Chapter Seven

When Elliot watched Damon crash into his teammate on the baseball field, he almost had a heart attack. His chest ached so much that it threatened to bring him to his knees. He’d ignored the pain and ran onto the field, trying to push through the players and coaches and medics.

He wasn’t quick enough. Someone grabbed him and held him back before he could get close enough to touch Damon and heal him.

Elliot watched, helpless, as they put him into the ambulance. Damon’s eyes were closed, and his arm was bent in a sickening angle.

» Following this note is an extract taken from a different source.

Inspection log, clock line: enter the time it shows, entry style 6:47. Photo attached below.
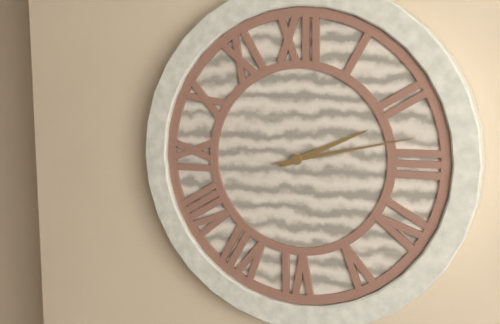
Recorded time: 2:13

Elliot’s magic burned through him, straining, reaching, yelling out for his best friend.

Elliot had ridden the bus that morning, so he didn’t have his car. He called his mom and dad, but they were both slammed with work and couldn’t drive him to the hospital.

His grandmama drove up to the baseball field twenty-five minutes later. She took one look at his hands, which were intermittently blinking white light, and said, “It’s him, isn’t it? He’s the key to your magic.”

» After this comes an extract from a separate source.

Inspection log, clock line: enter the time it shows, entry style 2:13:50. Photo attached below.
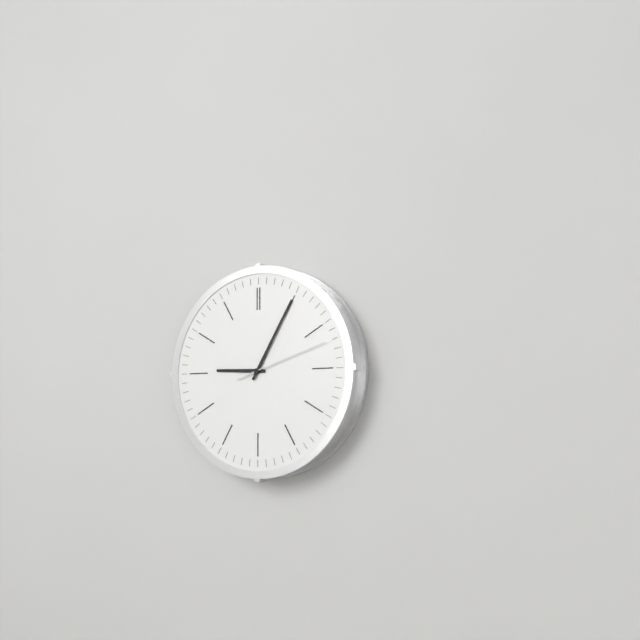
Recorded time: 9:05:12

Elliot could only nod. Too numb from shock. He got into the car and squeezed his hands together to get the magic to calm.

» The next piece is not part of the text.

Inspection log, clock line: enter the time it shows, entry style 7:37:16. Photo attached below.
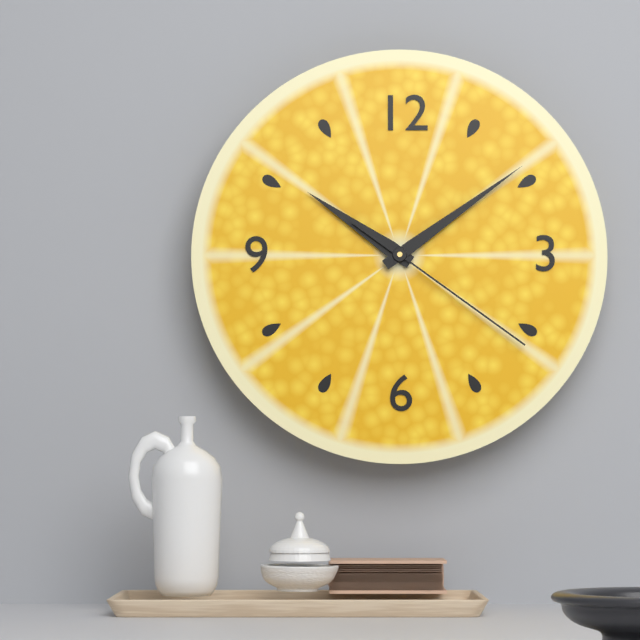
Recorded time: 10:09:21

“What happened?” Grandmama finally asked after Elliot’s heartbeat ratcheted down.

“I’m pretty sure his arm is broken,” Elliot said. “I’m going to heal him. He’s got a scholarship for baseball. An injury could make them revoke it.”

Then they wouldn’t go to college together.

Elliot was not going to let that happen.

Grandmama tapped her fingers on the steering wheel. “You do what you got to.”

Grandmama never instilled fear into Elliot about sharing his power, not like the covens did, which was why Grandmama and Elliot were considered outcasts among them. She wanted to do more to help people, but the covens were too afraid of risking exposure.

The world they lived in was ruled by powerful drug companies who would defend the use of their expensive medicines until their last breaths. If entire industries could be toppled with a simple wave of a witch’s hand? They’d be courting extinction, the covens warned.

So healing witches worked on the peripheral and didn’t draw attention to themselves.

Elliot stared out the window, gnawing on his lip and thinking about his best friend. “And I already decided I’m going to tell him.”

“That you’re in love with him?”

“I’m not in love with him!” Elliot said. “It’s just a little crush.”

Grandmama hummed.

“But no. I’m not telling him that. I’m going to tell him I’m a witch. I can’t keep secrets from him anymore.” Damon deserved to know whose fault it was his dad was gone. Elliot shouldn’t have kept it a secret for as long as he had.

“Seems a little contradictory,” she said, and Elliot grimaced. “But you do what feels right.”

“I’m a witch,” Elliot said. “I healed your broken arm in the first grade, and I healed the other like forty-five minutes ago.”

Damon just blinked. His long black eyelashes fanned his face. Even all disheveled and in a hospital gown, Damon was gorgeous. Elliot was entranced by the strong cut of his jaw and his plump lips with the little dip in the middle.

Elliot shook himself out of ogling his best friend and continued, “I healed us after the car crash. Accidentally. I don’t really have control over my powers.

I’m not good at them. I tried”—he hiccupped, tears blurring his vision again—“I tried to heal your dad, but it didn’t work.

I’m so sorry. I’m sorry for not telling you.

For not being better. For not saving him. ”

Elliot sniffed and wiped his eyes, searching Damon’s face for any clue that he believed him, or if Damon was about to punch him in the face.

But Damon kept blinking.

Maybe Elliot broke him.

Damon finally took a long inhale and sighed it out. His fingers intertwined with Elliot’s. “The police report said Dad was dead on impact. No one could have saved him.”

“No, no. I could have—I should have been able to—”

Damon squeezed his hand. “You may be a healing witch, Elliot, but you aren’t a god. Unless you’re about to tell me that you can do necromancy too?”

Elliot’s jaw quivered. The disbelief over his casual acceptance was staggering. That he could joke about this.

Damon smiled, his eyes narrowing, and then he was nodding his head. “You know…this explains so much.”

It was Elliot’s turn to blink dumbly.

“So can you heal concussions too?” Damon asked. “Because my head hurts like a bitch.”